Some Starpoint High School students may feel life is tough, but Issa Osman told them this week that it could be a lot worse.

The 18-year-old Somalian knows tragedy. Osman told about 150 students that warlords killed his father, a clan leader in Somalia who was trying to make peace with another clan.

Osman was 4 at the time. The killing prompted his mother to flee to Kenya with him and his four sisters and three brothers, to escape their country's civil wars. He talked Tuesday about how their life has been a struggle ever since.

His story was punctuated by tears as he told about a family no longer together. He said he had no idea how some family members are faring. The perspective on life in the developing world brought tears to the eyes of some students.

Osman recently arrived in the United States and is staying in Vive La Casa, a refugee center in Buffalo.

A group in Buffalo is helping Osman to gain entry to Canada, where he would join an aunt. He said he hopes the Canadians will hear his case and admit him.

He told the students he loves this area: "It's beautiful. Everybody's so friendly. Everybody's so kind. Everybody says hi to you, smiles at you and welcomes you. I'd be happy to stay here."

He told Starpoint students to pursue the American dream.

"Don't waste your lives. This is something other people don't have. Most people can only dream of going to a school like this."

As a young boy in Kenya, Osman said he was able to attend elementary school, but after eighth grade he was not allowed to go to high school "because I was a foreigner and had no status, no official papers." To compensate, he said, he used school books from friends to study. He also taught himself English.

To support the family, his mother washed clothes and worked in restaurants.

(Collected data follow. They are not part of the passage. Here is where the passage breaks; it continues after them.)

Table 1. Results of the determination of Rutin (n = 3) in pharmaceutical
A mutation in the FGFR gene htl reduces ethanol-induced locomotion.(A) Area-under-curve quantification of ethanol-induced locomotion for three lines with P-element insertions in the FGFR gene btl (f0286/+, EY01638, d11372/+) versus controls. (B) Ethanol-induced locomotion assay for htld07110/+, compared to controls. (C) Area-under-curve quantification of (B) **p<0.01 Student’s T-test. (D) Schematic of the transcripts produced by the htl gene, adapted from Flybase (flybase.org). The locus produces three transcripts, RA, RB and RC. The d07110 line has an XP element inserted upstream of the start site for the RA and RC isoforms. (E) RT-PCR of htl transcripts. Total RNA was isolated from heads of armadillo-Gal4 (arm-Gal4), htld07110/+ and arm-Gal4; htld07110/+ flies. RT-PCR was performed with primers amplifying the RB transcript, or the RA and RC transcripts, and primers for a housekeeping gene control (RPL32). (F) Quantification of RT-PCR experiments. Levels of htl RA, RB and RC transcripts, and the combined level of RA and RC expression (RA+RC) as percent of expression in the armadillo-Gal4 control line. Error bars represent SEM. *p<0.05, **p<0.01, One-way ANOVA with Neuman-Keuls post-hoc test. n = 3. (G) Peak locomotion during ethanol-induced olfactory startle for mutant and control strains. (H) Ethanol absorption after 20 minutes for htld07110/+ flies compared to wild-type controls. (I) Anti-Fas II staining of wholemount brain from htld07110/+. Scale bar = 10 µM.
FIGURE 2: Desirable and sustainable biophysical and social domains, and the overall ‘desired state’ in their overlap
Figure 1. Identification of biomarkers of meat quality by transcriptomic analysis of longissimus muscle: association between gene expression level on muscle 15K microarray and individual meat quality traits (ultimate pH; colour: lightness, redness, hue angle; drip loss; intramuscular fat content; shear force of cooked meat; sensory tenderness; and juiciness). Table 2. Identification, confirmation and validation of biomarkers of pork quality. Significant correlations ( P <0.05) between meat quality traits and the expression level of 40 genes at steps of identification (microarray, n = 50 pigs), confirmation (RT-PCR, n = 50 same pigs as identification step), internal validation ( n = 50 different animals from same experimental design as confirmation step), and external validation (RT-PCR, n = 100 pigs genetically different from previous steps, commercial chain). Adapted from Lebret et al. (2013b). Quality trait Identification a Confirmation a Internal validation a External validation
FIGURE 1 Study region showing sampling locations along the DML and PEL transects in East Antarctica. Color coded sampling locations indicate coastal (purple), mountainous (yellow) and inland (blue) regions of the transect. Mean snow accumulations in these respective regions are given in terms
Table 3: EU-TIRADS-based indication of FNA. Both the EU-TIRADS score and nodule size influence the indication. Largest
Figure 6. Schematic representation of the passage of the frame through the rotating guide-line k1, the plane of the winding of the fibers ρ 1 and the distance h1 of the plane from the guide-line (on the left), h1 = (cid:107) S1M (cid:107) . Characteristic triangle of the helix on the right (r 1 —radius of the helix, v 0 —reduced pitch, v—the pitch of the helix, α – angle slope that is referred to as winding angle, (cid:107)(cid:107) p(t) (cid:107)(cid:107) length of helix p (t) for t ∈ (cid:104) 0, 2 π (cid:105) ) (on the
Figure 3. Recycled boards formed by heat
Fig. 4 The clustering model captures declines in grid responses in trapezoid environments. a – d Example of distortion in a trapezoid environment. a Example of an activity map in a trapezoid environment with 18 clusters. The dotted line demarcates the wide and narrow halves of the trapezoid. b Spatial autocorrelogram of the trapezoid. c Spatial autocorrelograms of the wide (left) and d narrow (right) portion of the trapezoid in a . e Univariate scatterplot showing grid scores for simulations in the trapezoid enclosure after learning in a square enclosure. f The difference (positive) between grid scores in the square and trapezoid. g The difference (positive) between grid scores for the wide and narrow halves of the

When she could no longer do that, Osman went to work at a hotel, but gave up after he left work one night with his month's pay -- $20 intended to help feed and get medical help for his brothers and sisters.

Two corrupt Kenyan police officers, he said, stopped him, asked for his papers and then took his money.

"I had no choice," he said.

It was even worse for his sisters, who risked rape when they left their home, Osman said.

Because of the dangers in Kenya, Osman said he decided to go to America as a way to help save his family. But that required his family to sell all their possessions, including cows, to pay bribes for a passport and other documents needed for the journey.